Mrs. Rummel: Did you say a theatrical company? No, I don't remember that at all.

Mrs. Lynge: Oh yes, and I have been told they played all sorts of mad pranks. What is really the truth of those stories?

Mrs. Rummel: There is practically no truth in them, Mrs. Lynge.

Mrs. Holt: Dina, my love, will you give me that linen?

Mrs. Bernick (at the same time): Dina, dear, will you go and ask Katrine to bring us our coffee?

Martha: I will go with you, Dina. (DINA and MARTHA go out by the farther door on, the left.)

Mrs. Bernick (getting up): Will you excuse me for a few minutes? I think we will have our coffee outside. (She goes out to the verandah and sets to work to lay a table. RORLUND stands in the doorway talking to her. HILMAR sits outside, smoking.)

Mrs. Rummel (in a low voice): My goodness, Mrs. Lynge, how you frightened me!

Mrs. Lynge: I?

Mrs. Holt: Yes, but you know it was you that began it, Mrs. Rummel.

Mrs. Rummel: I? How can you say such a thing, Mrs. Holt? Not a syllable passed my lips!

Mrs. Lynge: But what does it all mean?

Mrs. Rummel: What made you begin to talk about—? Think—did you not see that Dina was in the room?

Mrs. Lynge: Dina? Good gracious, is there anything wrong with—?

Mrs. Holt: And in this house, too! Did you not know it was Mrs. Bernick's brother—?

Mrs. Lynge: What about him? I know nothing about it at all; I am quite new to the place, you know.

Mrs. Rummel: Have you not heard that—? Ahem! (To her daughter) Hilda, dear, you can go for a little stroll in the garden?

Mrs. Holt: You go too, Netta. And be very kind to poor Dina when she comes back. (HILDA and NETTA go out into the garden.)

Mrs. Lynge: Well, what about Mrs. Bernick's brother?

Mrs. Rummel: Don't you know the dreadful scandal about him?

Mrs. Lynge: A dreadful scandal about Mr. Tonnesen?
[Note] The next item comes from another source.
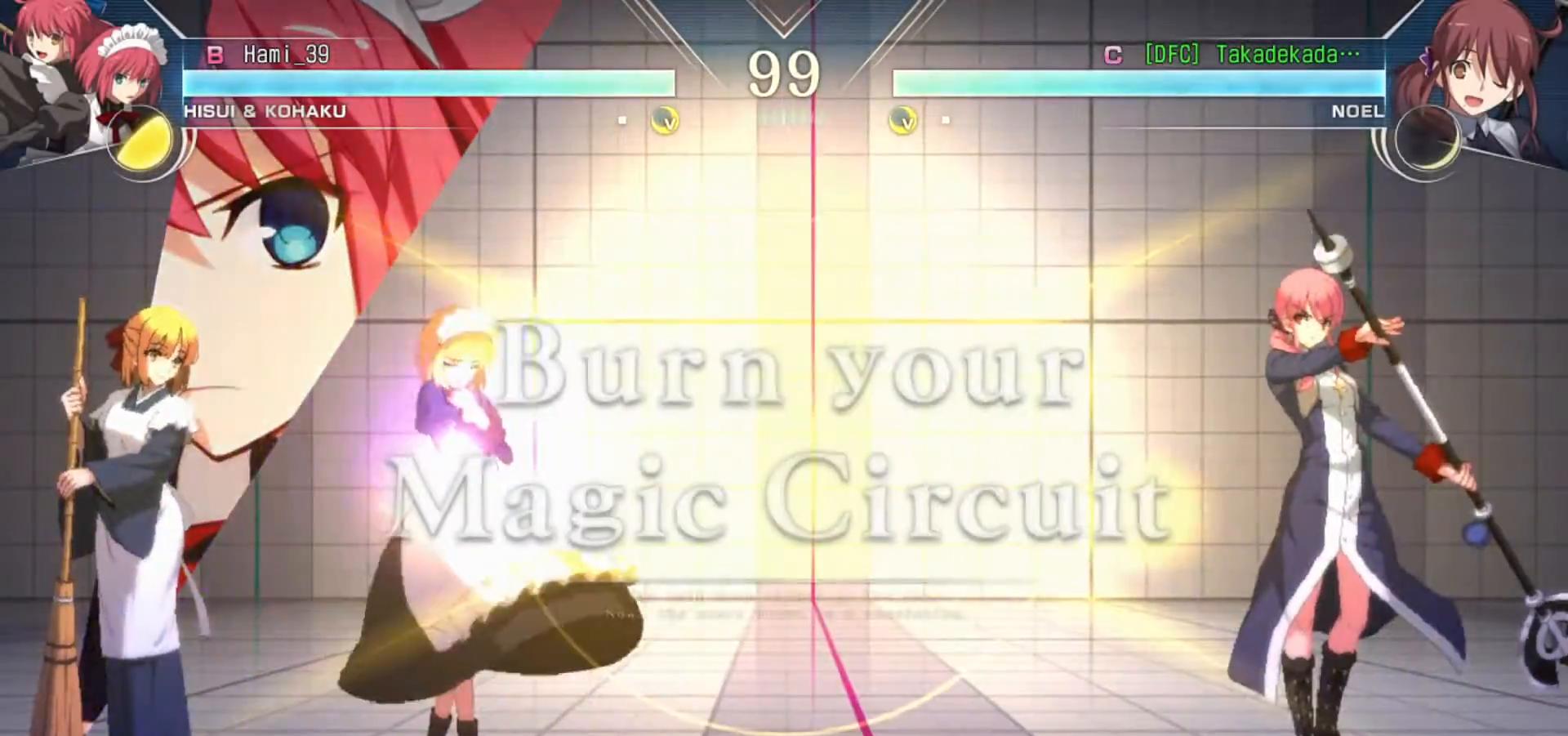
{"buttons": [], "left_stick": "up-right", "events": [[217, "left_stick", "right"], [283, "left_stick", "up-right"]]}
Mrs. Rummel: Good Heavens, no. Mr. Tonnesen is her cousin, of course, Mrs. Lynge. I am speaking of her brother—

Mrs. Holt: The wicked Mr. Tonnesen—

Mrs. Rummel: His name was Johan. He ran away to America.

Mrs. Holt: Had to run away, you must understand.

Mrs. Lynge: Then it is he the scandal is about?

Mrs. Rummel: Yes; there was something—how shall I put it?—there was something of some kind between him and Dina's mother. I remember it all as if it were yesterday. Johan Tonnesen was in old Mrs. Bernick's office then; Karsten Bernick had just come back from Paris—he had not yet become engaged—

Mrs. Lynge: Yes, but what was the scandal?

Mrs. Rummel: Well, you must know that Moller's company were acting in the town that winter—

Mrs. Holt: And Dorf, the actor, and his wife were in the company. All the young men in the town were infatuated with her.

Mrs. Rummel: Yes, goodness knows how they could think her pretty. Well, Dorf came home late one evening—

Mrs. Holt: Quite unexpectedly.

Mrs. Rummel: And found his— No, really it isn't a thing one can talk about.

Mrs. Holt: After all, Mrs. Rummel, he didn't find anything, because the door was locked on the inside.

Mrs. Rummel: Yes, that is just what I was going to say—he found the door locked. And—just think of it—the man that was in the house had to jump out of the window.

Mrs. Holt: Right down from an attic window.

Mrs. Lynge: And that was Mrs. Bernick's brother?

Mrs. Rummel: Yes, it was he.

Mrs. Lynge: And that was why he ran away to America?

Mrs. Holt: Yes, he had to run away, you may be sure.

Mrs. Rummel: Because something was discovered afterwards that was nearly as bad; just think—he had been making free with the cash-box...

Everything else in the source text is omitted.